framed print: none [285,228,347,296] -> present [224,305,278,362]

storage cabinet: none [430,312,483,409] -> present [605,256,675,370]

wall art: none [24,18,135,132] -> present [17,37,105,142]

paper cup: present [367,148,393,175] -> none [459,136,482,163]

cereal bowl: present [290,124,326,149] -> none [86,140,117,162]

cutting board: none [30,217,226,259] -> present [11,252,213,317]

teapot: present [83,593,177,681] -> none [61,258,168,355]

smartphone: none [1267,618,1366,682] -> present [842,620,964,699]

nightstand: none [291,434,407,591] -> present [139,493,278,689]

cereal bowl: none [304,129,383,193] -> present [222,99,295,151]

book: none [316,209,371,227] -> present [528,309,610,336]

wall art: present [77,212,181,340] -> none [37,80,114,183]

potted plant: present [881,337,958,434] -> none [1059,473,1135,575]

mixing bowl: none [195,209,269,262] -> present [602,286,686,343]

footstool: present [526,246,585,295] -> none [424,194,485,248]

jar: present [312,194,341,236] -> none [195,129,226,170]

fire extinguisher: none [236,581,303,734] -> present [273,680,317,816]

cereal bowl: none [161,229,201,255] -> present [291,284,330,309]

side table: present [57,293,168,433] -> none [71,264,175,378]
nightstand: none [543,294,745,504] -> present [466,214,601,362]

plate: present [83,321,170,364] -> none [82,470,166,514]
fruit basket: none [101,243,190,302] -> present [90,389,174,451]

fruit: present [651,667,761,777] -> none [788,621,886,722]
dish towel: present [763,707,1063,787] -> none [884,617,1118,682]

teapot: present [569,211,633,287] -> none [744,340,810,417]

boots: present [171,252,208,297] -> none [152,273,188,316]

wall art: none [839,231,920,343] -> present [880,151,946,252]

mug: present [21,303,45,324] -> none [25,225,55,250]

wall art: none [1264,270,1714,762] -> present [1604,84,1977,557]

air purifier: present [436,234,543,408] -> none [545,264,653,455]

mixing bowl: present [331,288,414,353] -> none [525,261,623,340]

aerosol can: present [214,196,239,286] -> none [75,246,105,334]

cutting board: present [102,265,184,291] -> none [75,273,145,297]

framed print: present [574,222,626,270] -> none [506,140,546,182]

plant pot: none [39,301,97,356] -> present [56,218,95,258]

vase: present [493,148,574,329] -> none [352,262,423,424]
****************
§ **What is needed**
Copy the lines that hold the word "cutting". Take them from the records above.

§ **Solution to the problem**
cutting board: none [30,217,226,259] -> present [11,252,213,317]
cutting board: present [102,265,184,291] -> none [75,273,145,297]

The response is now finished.